Gunman Cherif Chekatt, 29, was killed in the Neudorf neighbourhood of Strasbourg on Thursday night after firing on police, ending a two-day manhunt that involved more than 700 members of the security forces.

The city's traditional Christmas market was reopened under heavy security on Friday.

Stall-holder Bernard Kuntz said the market was reopening just in time for struggling business owners.

"We were getting worried. Some of the guys have taken out loans to be here, and we've already lost two days," he said.

Strasbourg Mayor Roland Ries said the attack was indisputably an act of terrorism.

Strasbourg's cherished Christmas market is a target full of religious symbolism, and the killings have evoked France's difficulties in integrating western Europe's largest Muslim minority and dealing with homegrown militants inspired by Islamic State.

Ries expressed relief that Chekatt had been killed and said everyone in Strasbourg, on eastern France's Rhine river border with Germany, felt the same.

French troops, who have been used to bolster national security since a wave of Islamic State-inspired attacks began in France in 2015, stood guard at the open-air market.

"I think it will help to get back to a life that I would describe as normal," Ries told reporters after the news that Chekatt had been killed.
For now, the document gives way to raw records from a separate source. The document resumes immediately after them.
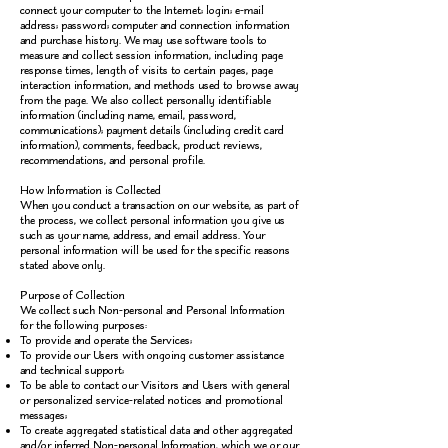
connect your computer to the Internet; login; e-mail
address; password; computer and connection information
and purchase history. We may use software tools to
measure and collect session information, including page
response times, length of visits to certain pages, page
interaction information, and methods used to browse away
from the page. We also collect personally identifiable
information (including name, email, password,
communications); payment details (including credit card
information), comments, feedback, product reviews,
recommendations, and personal profile.
How Information is Collected
When you conduct a transaction on our website, as part of
the process, we collect personal information you give us
such as your name, address, and email address. Your
personal information will be used for the specific reasons
stated above only.
Purpose of Collection
We collect such Non-personal and Personal Information
for the following purposes:
To provide and operate the Services;
To provide our Users with ongoing customer assistance
and technical support;
To be able to contact our Visitors and Users with general
or personalized service-related notices and promotional
messages;
To create aggregated statistical data and other aggregated
and/or inferred Non-personal Information, which we or our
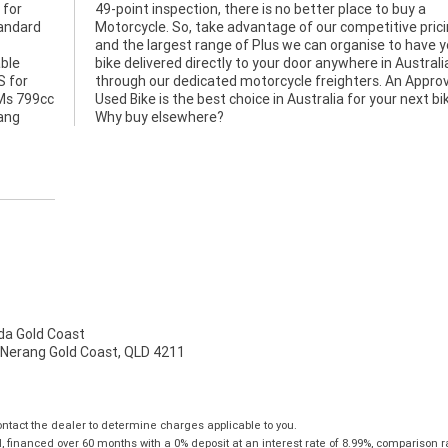
 for
uy a
tandard
pricing
able
alia
S for
roved
TMs 799cc
ext bike.
hang
Why buy elsewhere?
a Gold Coast
 Nerang Gold Coast, QLD 4211
tact the dealer to determine charges applicable to you.
financed over 60 months with a 0% deposit at an interest rate of 8.99%, comparison r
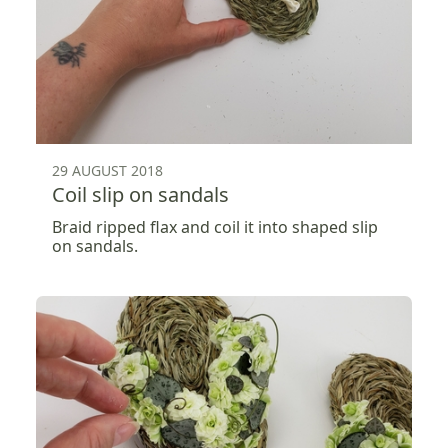
29 AUGUST 2018
Coil slip on sandals
Braid ripped flax and coil it into shaped slip
on sandals.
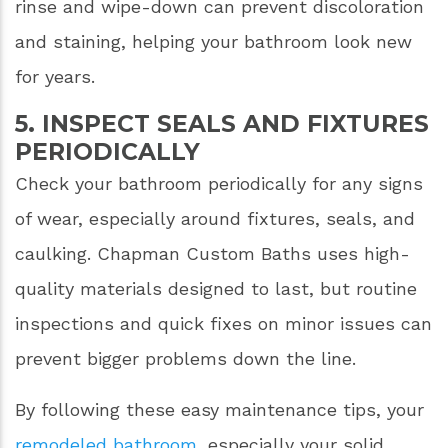
rinse and wipe-down can prevent discoloration
and staining, helping your bathroom look new
for years.
5. INSPECT SEALS AND FIXTURES
PERIODICALLY
Check your bathroom periodically for any signs
of wear, especially around fixtures, seals, and
caulking. Chapman Custom Baths uses high-
quality materials designed to last, but routine
inspections and quick fixes on minor issues can
prevent bigger problems down the line.
By following these easy maintenance tips, your
remodeled bathroom
, especially your solid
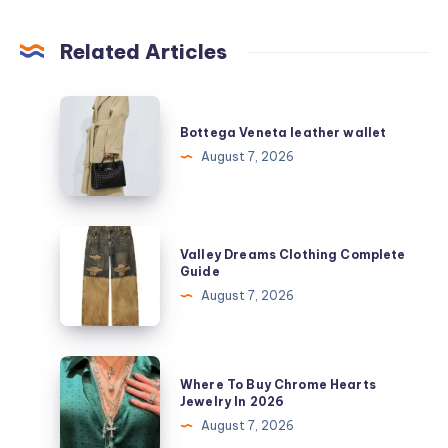
Related Articles
Bottega
Veneta
Bottega Veneta leather wallet
leather
August 7, 2026
wallet
Valley
Valley Dreams Clothing Complete
Dreams
Guide
Clothing
August 7, 2026
Complete
Guide
Where
Where To Buy Chrome Hearts
To
Jewelry In 2026
Buy
August 7, 2026
Chrome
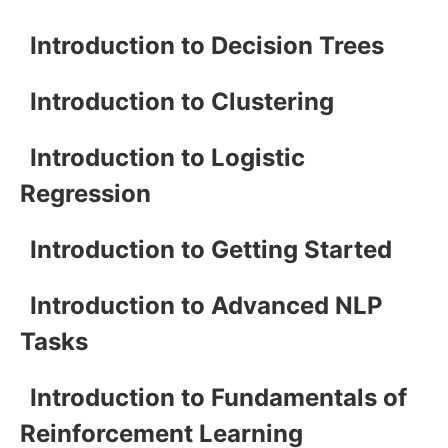
Introduction to Decision Trees
Introduction to Clustering
Introduction to Logistic
Regression
Introduction to Getting Started
Introduction to Advanced NLP
Tasks
Introduction to Fundamentals of
Reinforcement Learning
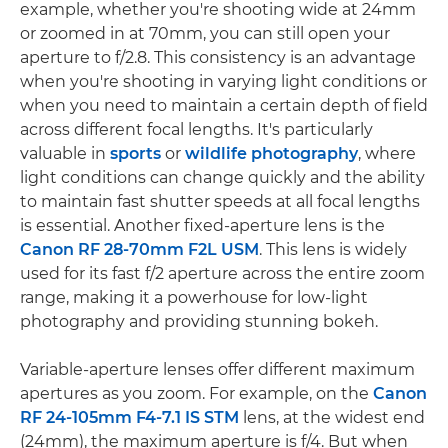
example, whether you're shooting wide at 24mm
or zoomed in at 70mm, you can still open your
aperture to f/2.8. This consistency is an advantage
when you're shooting in varying light conditions or
when you need to maintain a certain depth of field
across different focal lengths. It's particularly
valuable in
sports
or
wildlife photography
, where
light conditions can change quickly and the ability
to maintain fast shutter speeds at all focal lengths
is essential. Another fixed-aperture lens is the
Canon RF 28-70mm F2L USM
. This lens is widely
used for its fast f/2 aperture across the entire zoom
range, making it a powerhouse for low-light
photography and providing stunning bokeh.
Variable-aperture lenses offer different maximum
apertures as you zoom. For example, on the
Canon
RF 24-105mm F4-7.1 IS STM
lens, at the widest end
(24mm), the maximum aperture is f/4. But when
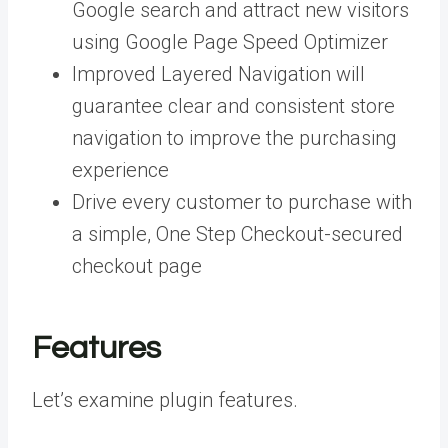
Google search and attract new visitors
using Google Page Speed Optimizer
Improved Layered Navigation will
guarantee clear and consistent store
navigation to improve the purchasing
experience
Drive every customer to purchase with
a simple, One Step Checkout-secured
checkout page
Features
Let’s examine plugin features.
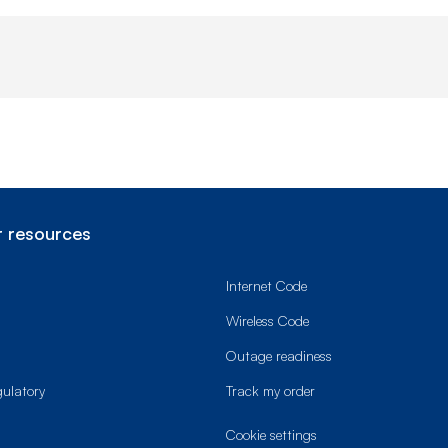
 resources
Internet Code
Wireless Code
Outage readiness
gulatory
Track my order
cookie settings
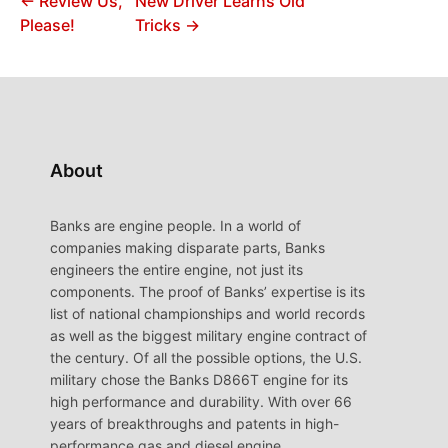
← Review Us,
New Driver Learns Old
Please!
Tricks →
About
Banks are engine people. In a world of
companies making disparate parts, Banks
engineers the entire engine, not just its
components. The proof of Banks’ expertise is its
list of national championships and world records
as well as the biggest military engine contract of
the century. Of all the possible options, the U.S.
military chose the Banks D866T engine for its
high performance and durability. With over 66
years of breakthroughs and patents in high-
performance gas and diesel engine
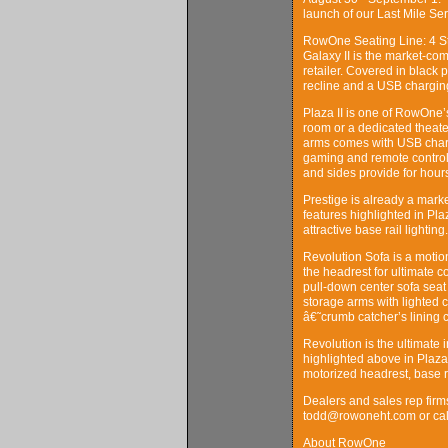
launch of our Last Mile Serv
RowOne Seating Line: 4 Sty
Galaxy II is the market-com
retailer. Covered in black 
recline and a USB charging
Plaza II is one of RowOne’ss
room or a dedicated theater
arms comes with USB charg
gaming and remote controls
and sides provide for hours
Prestige is already a market
features highlighted in Pl
attractive base rail lighting.
Revolution Sofa is a motion
the headrest for ultimate 
pull-down center sofa seat
storage arms with lighted 
â€˜crumb catcher’s lining 
Revolution is the ultimate 
highlighted above in Plaza
motorized headrest, base r
Dealers and sales rep firm
todd@rowoneht.com or call
About RowOne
"With the death of this terrorist ... citizens, like me, are relieved."

Islamic State claimed Chekatt as one of its soldiers, saying he carried out the operation in response to calls for citizens of coalition countries that are fighting the militant group.
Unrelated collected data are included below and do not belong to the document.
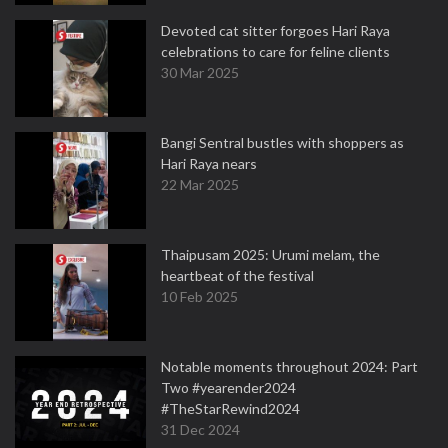
Devoted cat sitter forgoes Hari Raya
celebrations to care for feline clients
30 Mar 2025
Bangi Sentral bustles with shoppers as
Hari Raya nears
22 Mar 2025
Thaipusam 2025: Urumi melam, the
heartbeat of the festival
10 Feb 2025
Notable moments throughout 2024: Part
Two #yearender2024
#TheStarRewind2024
31 Dec 2024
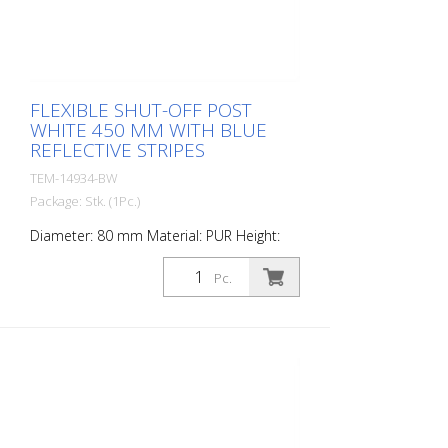
FLEXIBLE SHUT-OFF POST
WHITE 450 MM WITH BLUE
REFLECTIVE STRIPES
TEM-14934-BW
Package: Stk. (1Pc.)
Diameter: 80 mm Material: PUR Height:
450 mm Weight: 0.93 kg Color: white 2
blue retroreflective stripes (without
Pc.
mounting material) The Flexipfosten® is a
self-righting bollard made of extremely
robust polyurethane. These posts are
elastic like rubber when hit or rolled over.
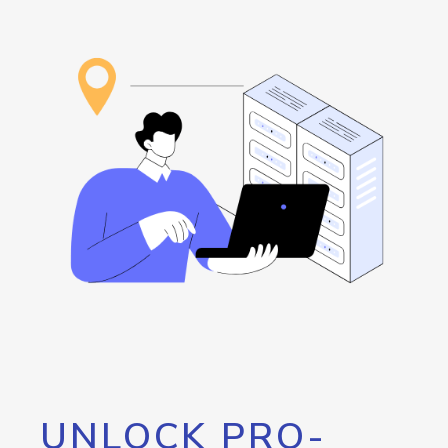
UNLOCK PRO-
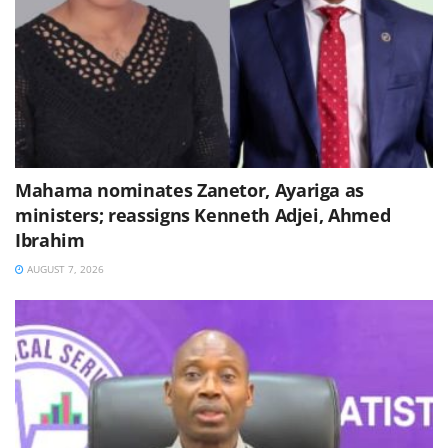
Mahama nominates Zanetor, Ayariga as
ministers; reassigns Kenneth Adjei, Ahmed
Ibrahim
AUGUST 7, 2026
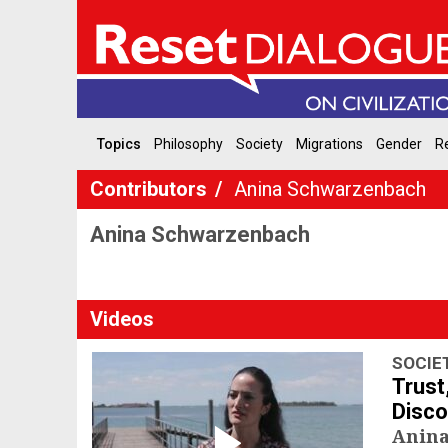
Topics
Philosophy
Society
Migrations
Gender
Re
Contributors
Anina Schwarzenbach
Anina Schwarzenbach
Videos
SOCIE
Trust
Disco
Anin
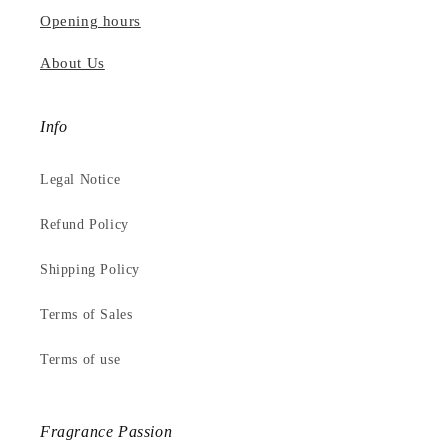
Opening hours
About Us
Info
Legal Notice
Refund Policy
Shipping Policy
Terms of Sales
Terms of use
Fragrance Passion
IS provided no evidence for the claim and French Interior Minister Christophe Castaner called it "opportunistic".

"Nothing indicates that (Chekatt) was part of a network. There is nothing to suggest that he was being protected by such, but the investigation is not yet over," Castaner told Europe 1.

He described Chekatt as a long-time delinquent whose Islamic beliefs were radicalised during previous periods in prison.

Police were still interrogating seven associates on Friday, including Chekatt's parents, to determine whether he had accomplices.

France ramped up its security threat to its highest level after Chekatt struck late on Tuesday.

Prime Minister Edouard Philippe promised an extra 1800 troops would be put on patrols with a special focus on Christmas markets.

The outdoor market in Strasbourg, centred around a towering Christmas Tree in Place Kleber, draws more than 2 million visitors each year.

Christmas markets have been a feature of the Alsatian city since the early 15th century.

The Strasbourg shooting was the latest in a succession of attacks linked to Islamist militancy in France going back to 2012.

Since January 2015, more than 240 people have been killed in attacks on French soil, most of them in 2015-16.